Stored data:

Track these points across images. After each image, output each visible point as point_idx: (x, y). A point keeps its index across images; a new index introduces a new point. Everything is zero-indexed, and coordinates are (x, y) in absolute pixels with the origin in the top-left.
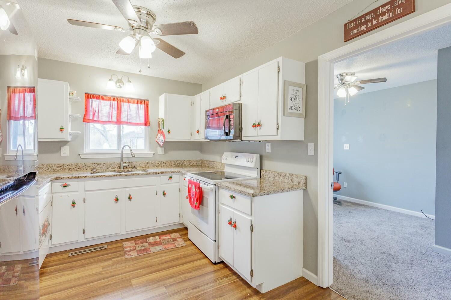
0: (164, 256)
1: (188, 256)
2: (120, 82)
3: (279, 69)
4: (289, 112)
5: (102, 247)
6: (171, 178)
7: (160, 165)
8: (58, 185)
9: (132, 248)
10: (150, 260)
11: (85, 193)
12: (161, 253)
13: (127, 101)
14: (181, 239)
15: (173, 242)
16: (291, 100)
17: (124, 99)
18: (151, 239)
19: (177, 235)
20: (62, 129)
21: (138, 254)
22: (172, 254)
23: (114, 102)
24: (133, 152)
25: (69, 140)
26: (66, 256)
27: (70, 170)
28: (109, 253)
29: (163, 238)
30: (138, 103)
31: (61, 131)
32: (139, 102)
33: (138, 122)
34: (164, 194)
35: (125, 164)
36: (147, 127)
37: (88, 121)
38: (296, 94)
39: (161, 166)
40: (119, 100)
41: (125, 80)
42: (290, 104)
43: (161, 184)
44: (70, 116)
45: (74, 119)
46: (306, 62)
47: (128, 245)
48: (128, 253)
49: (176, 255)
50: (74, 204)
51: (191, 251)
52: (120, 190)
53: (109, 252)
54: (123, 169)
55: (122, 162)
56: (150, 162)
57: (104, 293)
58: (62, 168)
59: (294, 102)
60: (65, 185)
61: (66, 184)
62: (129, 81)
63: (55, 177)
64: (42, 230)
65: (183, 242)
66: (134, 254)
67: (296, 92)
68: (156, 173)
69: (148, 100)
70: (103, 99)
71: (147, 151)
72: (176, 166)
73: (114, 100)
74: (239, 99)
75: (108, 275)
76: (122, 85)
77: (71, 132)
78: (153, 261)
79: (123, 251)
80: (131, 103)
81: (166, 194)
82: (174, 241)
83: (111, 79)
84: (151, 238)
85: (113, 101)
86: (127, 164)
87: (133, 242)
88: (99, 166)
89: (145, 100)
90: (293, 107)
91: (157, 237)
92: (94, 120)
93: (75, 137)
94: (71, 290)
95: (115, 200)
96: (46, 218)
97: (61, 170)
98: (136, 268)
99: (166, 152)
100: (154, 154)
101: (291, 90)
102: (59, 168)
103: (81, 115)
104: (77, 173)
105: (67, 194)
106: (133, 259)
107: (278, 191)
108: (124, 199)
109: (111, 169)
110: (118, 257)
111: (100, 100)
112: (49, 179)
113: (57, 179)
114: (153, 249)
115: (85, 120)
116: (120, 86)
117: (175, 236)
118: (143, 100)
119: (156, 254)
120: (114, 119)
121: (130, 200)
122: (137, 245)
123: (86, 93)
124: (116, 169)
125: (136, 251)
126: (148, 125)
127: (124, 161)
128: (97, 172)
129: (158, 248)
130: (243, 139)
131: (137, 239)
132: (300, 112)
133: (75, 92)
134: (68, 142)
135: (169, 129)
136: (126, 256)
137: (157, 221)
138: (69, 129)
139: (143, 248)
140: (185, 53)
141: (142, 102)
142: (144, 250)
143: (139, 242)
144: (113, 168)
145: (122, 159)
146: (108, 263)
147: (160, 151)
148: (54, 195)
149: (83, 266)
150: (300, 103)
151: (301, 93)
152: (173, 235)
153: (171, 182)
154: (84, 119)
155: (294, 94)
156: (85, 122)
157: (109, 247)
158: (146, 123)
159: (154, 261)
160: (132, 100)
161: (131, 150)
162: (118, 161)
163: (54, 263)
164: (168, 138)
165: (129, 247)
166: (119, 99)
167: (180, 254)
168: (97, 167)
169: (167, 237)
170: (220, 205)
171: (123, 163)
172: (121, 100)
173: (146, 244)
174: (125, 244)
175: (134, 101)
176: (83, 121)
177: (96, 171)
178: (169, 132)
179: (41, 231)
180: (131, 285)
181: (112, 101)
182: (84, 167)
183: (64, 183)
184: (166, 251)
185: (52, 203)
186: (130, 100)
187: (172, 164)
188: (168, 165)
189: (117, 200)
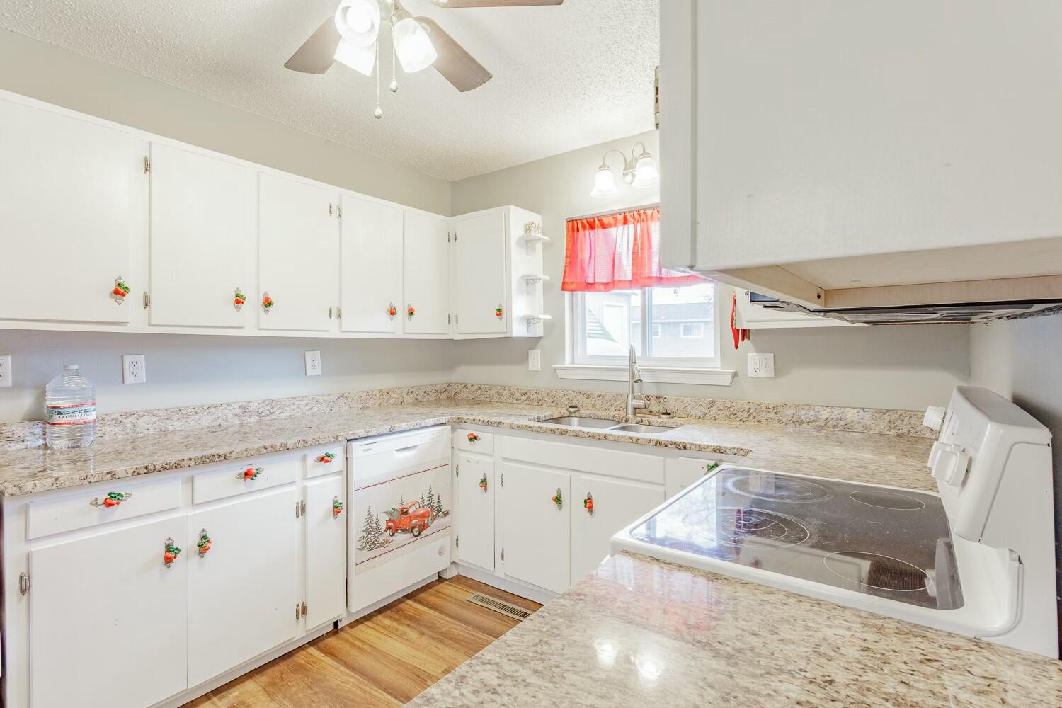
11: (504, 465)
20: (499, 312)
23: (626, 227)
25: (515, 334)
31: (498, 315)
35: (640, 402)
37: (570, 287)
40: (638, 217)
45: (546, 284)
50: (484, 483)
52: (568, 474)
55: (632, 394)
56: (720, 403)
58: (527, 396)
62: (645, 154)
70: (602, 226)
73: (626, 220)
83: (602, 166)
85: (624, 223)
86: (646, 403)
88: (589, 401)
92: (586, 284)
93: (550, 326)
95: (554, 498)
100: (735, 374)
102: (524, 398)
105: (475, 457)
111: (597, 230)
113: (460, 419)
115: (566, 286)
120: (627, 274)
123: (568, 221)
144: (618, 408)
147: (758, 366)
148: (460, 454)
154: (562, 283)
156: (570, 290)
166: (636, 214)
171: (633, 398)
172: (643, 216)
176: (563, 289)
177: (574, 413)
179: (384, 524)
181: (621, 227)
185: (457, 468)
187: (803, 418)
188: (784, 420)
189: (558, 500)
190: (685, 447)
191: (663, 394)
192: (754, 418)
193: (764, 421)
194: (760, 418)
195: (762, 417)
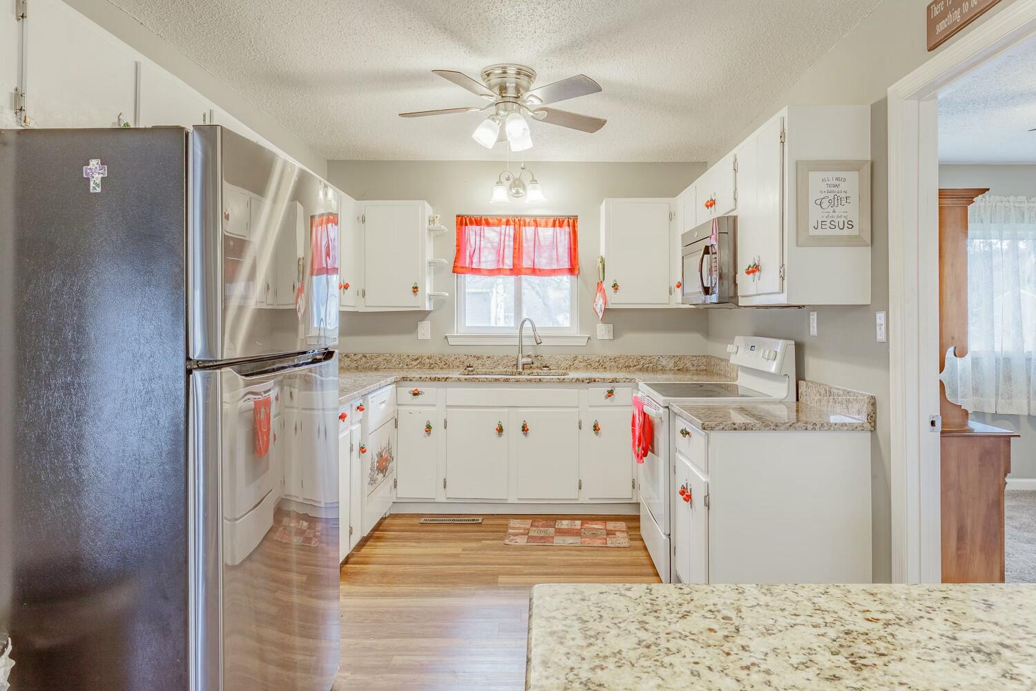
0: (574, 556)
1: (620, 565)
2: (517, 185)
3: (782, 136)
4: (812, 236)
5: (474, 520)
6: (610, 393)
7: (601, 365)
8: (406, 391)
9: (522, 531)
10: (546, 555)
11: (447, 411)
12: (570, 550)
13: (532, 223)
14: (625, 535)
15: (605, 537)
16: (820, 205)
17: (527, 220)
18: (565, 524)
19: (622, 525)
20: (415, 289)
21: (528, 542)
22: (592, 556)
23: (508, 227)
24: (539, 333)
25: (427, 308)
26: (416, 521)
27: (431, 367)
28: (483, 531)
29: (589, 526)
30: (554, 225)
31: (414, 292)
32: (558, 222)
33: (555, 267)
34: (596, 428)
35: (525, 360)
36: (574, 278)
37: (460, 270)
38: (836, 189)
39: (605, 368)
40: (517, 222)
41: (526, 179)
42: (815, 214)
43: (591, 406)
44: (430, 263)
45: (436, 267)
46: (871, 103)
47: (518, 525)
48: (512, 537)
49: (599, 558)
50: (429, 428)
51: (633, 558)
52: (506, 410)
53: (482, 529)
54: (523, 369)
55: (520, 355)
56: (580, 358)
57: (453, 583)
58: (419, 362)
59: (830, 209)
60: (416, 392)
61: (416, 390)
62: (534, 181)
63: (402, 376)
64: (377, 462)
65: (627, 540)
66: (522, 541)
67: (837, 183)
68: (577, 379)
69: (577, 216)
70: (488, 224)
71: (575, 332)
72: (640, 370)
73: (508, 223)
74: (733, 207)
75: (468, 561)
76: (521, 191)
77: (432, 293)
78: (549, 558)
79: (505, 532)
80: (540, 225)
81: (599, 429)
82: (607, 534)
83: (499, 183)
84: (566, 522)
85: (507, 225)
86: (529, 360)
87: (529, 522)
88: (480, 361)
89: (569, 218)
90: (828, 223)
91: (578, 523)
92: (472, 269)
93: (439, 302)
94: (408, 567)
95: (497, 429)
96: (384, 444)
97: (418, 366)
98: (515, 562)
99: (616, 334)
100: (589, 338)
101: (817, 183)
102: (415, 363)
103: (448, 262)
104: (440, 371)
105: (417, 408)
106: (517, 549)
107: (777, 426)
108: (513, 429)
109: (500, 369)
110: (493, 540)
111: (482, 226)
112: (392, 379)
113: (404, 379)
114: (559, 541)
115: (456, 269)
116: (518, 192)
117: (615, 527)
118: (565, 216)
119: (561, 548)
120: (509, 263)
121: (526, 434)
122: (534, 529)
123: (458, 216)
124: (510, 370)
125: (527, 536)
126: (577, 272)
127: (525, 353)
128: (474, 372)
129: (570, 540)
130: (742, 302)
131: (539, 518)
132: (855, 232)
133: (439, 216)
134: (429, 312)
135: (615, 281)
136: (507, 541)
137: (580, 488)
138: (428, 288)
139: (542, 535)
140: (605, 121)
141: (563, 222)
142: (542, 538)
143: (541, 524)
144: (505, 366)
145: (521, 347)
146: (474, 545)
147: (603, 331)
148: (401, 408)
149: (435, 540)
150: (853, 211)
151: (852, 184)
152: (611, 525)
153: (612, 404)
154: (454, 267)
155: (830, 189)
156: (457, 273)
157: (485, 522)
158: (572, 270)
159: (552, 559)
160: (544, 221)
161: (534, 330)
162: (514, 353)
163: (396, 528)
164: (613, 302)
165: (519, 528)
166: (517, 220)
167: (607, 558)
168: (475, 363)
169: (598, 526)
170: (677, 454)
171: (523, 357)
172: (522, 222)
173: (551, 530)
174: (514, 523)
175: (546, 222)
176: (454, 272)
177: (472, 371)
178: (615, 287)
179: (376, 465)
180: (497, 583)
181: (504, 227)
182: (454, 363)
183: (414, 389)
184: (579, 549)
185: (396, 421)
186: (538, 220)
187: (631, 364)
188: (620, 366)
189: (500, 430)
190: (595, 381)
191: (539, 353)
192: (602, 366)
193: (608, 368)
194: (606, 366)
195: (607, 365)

→ **Work item**: Your task for the entries above: copy exactly the span starting with the line with "75: (108, 275)" and going on through the line with "114: (153, 249)", both lines included, and nothing else.

→ **Completed exercise**:
75: (108, 275)
76: (122, 85)
77: (71, 132)
78: (153, 261)
79: (123, 251)
80: (131, 103)
81: (166, 194)
82: (174, 241)
83: (111, 79)
84: (151, 238)
85: (113, 101)
86: (127, 164)
87: (133, 242)
88: (99, 166)
89: (145, 100)
90: (293, 107)
91: (157, 237)
92: (94, 120)
93: (75, 137)
94: (71, 290)
95: (115, 200)
96: (46, 218)
97: (61, 170)
98: (136, 268)
99: (166, 152)
100: (154, 154)
101: (291, 90)
102: (59, 168)
103: (81, 115)
104: (77, 173)
105: (67, 194)
106: (133, 259)
107: (278, 191)
108: (124, 199)
109: (111, 169)
110: (118, 257)
111: (100, 100)
112: (49, 179)
113: (57, 179)
114: (153, 249)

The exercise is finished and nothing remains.